RBPJk-dependent Notch Signaling Regulates Mesenchymal Progenitor Cell Proliferation and Differentiation During Skeletal Development.

(2010) Development. 137(9): 1461-1471.

Dong Y*, Jesse A*, Kohn A, Gunnell LM, Honjo T, Zuscik MJ, O’Keefe RJ, and Hilton MJ.

 

This publication demonstrates for the first time that the RBPjkappa-dependent Notch signaling pathway is a crucial regulator of mesenchymal progenitor cell (MPC) proliferation and differentiation during skeletal development. We also implicated the Notch pathway as a general suppressor of MPC differentiation that does not bias lineage allocation. Finally, Hes1 was identified as an RBPjk-dependent Notch target gene important for MPC maintenance and the suppression of in vitro chondrogenesis.

 

Notch Signaling Maintains Bone Marrow Mesenchymal Progenitors by Suppressing Osteoblast Differentiation.
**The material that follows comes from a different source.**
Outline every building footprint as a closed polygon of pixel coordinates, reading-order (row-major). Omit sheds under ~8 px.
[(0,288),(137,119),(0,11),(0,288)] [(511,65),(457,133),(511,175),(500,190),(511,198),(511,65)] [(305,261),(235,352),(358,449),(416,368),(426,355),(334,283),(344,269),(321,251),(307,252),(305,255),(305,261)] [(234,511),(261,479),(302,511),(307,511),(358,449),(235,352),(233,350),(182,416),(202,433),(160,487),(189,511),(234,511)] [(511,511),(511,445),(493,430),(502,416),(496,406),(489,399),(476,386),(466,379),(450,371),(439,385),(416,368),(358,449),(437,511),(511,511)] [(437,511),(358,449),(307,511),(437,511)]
(2008) Nature Medicine. 14 (3): 306-14.

Hilton MJ*, Tu X*, Bai S, Zhao H, Kobayashi T, Kronenberg HM, Teitelbaum SL, Ross FP, Kopan R, and Long F. 

 

This publication was the first to demonstrate the importance of Notch signaling in bone marrow mesenchymal progenitor cells.  Our data support a model wherein Notch signaling in bone marrow normally acts to maintain a pool of mesenchymal progenitors by suppressing osteoblast differentiation. Thus, mesenchymal progenitors may be expanded in vitro by activating the Notch pathway, whereas bone formation in vivo may be enhanced by transiently suppressing this pathway.